◆ INFORMATION SUPPLIED ◆
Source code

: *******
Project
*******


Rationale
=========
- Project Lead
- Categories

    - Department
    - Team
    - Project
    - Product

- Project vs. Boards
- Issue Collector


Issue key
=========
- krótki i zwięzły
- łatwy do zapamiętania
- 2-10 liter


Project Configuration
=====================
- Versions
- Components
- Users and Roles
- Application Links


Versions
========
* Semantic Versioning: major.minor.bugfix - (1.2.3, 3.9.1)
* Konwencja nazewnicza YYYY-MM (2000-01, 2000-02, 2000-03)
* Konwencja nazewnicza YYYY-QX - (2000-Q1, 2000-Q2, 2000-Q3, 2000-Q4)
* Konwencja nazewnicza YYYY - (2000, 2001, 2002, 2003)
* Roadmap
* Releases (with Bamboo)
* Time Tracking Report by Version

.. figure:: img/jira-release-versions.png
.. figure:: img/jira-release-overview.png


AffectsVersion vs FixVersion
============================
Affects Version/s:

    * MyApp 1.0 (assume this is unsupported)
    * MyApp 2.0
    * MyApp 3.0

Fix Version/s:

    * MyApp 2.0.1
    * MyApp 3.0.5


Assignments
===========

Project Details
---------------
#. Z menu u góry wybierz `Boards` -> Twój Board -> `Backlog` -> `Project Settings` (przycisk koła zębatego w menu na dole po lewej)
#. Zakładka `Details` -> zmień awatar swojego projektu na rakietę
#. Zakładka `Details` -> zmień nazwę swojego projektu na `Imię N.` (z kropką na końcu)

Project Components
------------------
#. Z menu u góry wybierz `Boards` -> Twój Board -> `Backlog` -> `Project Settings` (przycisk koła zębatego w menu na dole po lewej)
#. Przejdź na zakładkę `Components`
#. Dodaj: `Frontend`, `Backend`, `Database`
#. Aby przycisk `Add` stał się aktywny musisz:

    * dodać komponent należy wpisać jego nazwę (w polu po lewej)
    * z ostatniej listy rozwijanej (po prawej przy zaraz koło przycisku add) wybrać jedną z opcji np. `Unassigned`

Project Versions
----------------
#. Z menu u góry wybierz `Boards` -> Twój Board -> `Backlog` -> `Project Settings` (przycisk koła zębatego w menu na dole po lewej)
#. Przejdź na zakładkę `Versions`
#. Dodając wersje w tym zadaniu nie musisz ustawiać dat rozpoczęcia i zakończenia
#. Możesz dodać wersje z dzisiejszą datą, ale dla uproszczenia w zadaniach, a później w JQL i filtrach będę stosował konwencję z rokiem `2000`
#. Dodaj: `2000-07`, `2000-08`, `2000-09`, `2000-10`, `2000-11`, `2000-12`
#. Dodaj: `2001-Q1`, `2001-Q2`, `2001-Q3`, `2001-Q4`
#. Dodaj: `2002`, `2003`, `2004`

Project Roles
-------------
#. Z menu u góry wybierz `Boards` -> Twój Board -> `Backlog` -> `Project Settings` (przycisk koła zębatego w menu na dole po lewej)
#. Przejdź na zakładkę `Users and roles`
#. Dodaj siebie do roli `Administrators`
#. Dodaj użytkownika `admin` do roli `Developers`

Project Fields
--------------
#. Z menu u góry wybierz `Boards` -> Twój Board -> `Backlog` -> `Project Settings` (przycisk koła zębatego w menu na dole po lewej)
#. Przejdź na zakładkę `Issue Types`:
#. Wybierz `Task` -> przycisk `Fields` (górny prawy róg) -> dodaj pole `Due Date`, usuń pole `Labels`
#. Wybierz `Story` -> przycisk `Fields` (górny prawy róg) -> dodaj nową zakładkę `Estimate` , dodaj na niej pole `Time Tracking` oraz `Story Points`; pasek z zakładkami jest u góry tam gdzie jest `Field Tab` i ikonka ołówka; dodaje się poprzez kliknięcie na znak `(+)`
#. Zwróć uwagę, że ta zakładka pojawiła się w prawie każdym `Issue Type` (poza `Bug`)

◆ PROMPT ◆
Your response should contain each line of the entries above that holds the string "prawy".

◆ REPLY TO THE TASK ◆
#. Wybierz `Task` -> przycisk `Fields` (górny prawy róg) -> dodaj pole `Due Date`, usuń pole `Labels`
#. Wybierz `Story` -> przycisk `Fields` (górny prawy róg) -> dodaj nową zakładkę `Estimate` , dodaj na niej pole `Time Tracking` oraz `Story Points`; pasek z zakładkami jest u góry tam gdzie jest `Field Tab` i ikonka ołówka; dodaje się poprzez kliknięcie na znak `(+)`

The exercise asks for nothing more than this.